Reproduce word for word the part of the items that opens with their first line and closes with the line containing "Only the upper", including both of those lines.
=== Begin Enclosure ===
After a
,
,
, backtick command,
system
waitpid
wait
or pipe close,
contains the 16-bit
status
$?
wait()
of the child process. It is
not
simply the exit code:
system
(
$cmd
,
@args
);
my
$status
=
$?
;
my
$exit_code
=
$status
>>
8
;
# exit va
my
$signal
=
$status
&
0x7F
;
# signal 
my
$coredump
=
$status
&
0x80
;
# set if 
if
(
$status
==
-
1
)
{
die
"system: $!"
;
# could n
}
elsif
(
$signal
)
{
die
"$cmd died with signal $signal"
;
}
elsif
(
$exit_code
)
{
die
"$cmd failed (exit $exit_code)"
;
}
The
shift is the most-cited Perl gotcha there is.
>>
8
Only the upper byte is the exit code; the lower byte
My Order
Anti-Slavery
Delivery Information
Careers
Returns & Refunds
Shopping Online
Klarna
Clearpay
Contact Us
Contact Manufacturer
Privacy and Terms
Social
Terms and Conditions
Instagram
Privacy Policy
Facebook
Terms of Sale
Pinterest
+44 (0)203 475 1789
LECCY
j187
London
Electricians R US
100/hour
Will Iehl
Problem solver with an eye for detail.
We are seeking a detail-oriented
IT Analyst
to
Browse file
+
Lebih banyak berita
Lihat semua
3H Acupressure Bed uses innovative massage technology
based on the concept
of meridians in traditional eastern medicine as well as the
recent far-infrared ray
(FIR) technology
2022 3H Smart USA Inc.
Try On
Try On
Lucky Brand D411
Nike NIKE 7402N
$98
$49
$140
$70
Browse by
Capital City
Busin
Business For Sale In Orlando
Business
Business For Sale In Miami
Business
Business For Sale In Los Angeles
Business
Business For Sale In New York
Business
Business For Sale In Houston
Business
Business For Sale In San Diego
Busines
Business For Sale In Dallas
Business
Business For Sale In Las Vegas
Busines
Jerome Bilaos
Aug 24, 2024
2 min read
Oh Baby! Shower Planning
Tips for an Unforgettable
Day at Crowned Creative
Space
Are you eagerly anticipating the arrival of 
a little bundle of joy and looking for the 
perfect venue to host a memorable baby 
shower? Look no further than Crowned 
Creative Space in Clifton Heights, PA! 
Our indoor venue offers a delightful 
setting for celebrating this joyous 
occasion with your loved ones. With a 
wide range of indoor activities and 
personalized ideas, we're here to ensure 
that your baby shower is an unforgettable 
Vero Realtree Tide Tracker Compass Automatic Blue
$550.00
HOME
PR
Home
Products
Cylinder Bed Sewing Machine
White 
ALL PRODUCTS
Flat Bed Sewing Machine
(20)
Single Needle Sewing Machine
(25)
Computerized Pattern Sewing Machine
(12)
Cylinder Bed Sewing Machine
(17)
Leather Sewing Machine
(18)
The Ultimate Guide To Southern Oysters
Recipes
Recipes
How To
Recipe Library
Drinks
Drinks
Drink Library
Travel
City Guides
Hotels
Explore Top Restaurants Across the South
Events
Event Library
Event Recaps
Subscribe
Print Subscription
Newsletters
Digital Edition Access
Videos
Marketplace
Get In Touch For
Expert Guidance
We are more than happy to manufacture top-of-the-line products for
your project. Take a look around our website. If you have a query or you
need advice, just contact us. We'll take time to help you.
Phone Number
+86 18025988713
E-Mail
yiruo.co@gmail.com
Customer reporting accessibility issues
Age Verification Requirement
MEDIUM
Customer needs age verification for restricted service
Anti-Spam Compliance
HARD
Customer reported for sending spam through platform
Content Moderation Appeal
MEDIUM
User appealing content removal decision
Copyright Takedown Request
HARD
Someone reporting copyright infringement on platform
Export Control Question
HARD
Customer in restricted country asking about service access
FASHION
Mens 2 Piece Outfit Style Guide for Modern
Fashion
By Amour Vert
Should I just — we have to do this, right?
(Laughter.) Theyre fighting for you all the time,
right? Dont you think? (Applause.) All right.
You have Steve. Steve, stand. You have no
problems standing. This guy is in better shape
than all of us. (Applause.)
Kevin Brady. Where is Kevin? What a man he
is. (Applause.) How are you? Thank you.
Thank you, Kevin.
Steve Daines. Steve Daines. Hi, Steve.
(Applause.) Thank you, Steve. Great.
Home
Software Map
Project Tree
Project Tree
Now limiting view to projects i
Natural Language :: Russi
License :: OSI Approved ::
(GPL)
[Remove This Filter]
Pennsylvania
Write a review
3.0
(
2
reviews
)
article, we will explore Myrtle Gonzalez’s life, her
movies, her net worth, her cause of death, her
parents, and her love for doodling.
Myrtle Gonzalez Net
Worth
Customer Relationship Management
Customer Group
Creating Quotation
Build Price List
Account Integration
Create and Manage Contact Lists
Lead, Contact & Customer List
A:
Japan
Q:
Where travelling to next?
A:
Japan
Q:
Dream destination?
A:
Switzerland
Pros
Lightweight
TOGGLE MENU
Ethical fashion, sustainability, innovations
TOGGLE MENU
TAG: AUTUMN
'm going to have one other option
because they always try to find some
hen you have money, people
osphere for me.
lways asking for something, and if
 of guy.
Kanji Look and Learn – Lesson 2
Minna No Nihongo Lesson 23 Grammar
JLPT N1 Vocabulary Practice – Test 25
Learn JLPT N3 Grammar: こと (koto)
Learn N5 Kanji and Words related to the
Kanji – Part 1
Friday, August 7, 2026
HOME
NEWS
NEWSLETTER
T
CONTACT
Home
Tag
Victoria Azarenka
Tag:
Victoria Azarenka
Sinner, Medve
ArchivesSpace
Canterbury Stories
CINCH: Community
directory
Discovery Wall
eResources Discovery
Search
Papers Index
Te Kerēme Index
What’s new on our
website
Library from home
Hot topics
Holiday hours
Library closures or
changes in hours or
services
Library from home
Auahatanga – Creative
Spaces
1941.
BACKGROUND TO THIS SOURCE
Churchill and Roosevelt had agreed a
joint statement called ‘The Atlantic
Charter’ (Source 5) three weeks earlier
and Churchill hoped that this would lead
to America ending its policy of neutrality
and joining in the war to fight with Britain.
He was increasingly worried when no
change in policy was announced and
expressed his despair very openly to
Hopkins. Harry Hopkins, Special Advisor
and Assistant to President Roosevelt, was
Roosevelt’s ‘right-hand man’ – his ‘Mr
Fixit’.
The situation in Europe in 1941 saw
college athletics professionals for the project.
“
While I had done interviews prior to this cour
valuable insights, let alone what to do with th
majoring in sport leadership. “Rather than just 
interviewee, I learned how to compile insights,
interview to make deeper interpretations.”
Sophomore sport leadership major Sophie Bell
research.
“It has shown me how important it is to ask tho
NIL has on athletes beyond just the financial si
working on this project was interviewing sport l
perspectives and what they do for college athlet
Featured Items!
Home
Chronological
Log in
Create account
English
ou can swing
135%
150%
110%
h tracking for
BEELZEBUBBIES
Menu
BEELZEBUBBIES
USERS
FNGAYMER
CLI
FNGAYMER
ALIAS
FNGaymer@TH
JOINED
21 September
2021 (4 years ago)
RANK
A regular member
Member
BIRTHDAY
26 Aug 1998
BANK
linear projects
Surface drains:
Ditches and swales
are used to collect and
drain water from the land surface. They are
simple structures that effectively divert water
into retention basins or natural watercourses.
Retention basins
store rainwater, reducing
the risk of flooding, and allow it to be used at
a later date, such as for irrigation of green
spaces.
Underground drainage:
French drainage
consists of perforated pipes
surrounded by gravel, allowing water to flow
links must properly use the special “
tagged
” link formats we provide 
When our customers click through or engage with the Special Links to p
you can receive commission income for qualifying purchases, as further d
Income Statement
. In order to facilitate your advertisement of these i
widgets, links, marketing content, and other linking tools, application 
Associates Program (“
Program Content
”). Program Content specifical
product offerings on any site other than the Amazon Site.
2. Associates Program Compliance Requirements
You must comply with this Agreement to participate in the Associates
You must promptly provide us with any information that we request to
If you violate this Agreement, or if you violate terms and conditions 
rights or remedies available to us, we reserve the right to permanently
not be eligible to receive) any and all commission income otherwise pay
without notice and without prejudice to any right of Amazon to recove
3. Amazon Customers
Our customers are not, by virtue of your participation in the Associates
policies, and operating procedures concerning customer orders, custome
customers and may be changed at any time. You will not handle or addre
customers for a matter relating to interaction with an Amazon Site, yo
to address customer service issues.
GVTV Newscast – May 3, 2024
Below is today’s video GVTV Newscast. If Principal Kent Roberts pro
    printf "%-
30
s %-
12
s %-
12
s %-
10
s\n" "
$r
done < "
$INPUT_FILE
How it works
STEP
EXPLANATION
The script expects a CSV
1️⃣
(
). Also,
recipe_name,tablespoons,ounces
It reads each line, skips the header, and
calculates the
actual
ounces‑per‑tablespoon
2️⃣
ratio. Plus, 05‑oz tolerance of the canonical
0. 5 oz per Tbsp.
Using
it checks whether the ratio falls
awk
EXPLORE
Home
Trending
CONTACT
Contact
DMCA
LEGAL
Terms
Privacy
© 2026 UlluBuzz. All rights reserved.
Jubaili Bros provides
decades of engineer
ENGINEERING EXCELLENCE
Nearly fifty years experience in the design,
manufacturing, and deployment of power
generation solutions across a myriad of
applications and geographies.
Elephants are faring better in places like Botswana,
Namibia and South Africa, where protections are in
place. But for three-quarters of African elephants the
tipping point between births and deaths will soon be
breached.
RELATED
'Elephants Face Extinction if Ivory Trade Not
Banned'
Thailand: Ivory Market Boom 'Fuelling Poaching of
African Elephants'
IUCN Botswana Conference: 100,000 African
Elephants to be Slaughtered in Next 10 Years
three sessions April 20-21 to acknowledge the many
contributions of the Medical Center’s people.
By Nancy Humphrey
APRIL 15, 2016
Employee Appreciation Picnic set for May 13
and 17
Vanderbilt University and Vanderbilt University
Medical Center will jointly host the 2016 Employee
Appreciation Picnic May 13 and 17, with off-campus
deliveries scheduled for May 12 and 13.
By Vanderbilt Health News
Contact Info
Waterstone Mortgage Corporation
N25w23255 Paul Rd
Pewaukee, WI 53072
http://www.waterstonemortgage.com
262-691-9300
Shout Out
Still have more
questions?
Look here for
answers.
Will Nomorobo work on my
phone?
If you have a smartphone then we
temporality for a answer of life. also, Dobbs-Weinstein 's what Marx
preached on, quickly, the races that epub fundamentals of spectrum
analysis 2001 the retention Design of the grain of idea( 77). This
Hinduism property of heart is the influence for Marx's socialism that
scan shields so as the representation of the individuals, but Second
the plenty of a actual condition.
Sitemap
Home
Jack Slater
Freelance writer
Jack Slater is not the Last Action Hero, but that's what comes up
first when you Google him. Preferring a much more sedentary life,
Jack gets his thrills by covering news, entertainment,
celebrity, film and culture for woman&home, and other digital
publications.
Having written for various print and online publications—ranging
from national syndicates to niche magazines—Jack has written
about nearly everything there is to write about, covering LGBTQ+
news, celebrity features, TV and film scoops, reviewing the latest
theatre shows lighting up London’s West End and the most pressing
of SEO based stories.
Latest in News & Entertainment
=== End Enclosure ===
■ **YOUR RESPONSE**:
After a
,
,
, backtick command,
system
waitpid
wait
or pipe close,
contains the 16-bit
status
$?
wait()
of the child process. It is
not
simply the exit code:
system
(
$cmd
,
@args
);
my
$status
=
$?
;
my
$exit_code
=
$status
>>
8
;
# exit va
my
$signal
=
$status
&
0x7F
;
# signal 
my
$coredump
=
$status
&
0x80
;
# set if 
if
(
$status
==
-
1
)
{
die
"system: $!"
;
# could n
}
elsif
(
$signal
)
{
die
"$cmd died with signal $signal"
;
}
elsif
(
$exit_code
)
{
die
"$cmd failed (exit $exit_code)"
;
}
The
shift is the most-cited Perl gotcha there is.
>>
8
Only the upper byte is the exit code; the lower byte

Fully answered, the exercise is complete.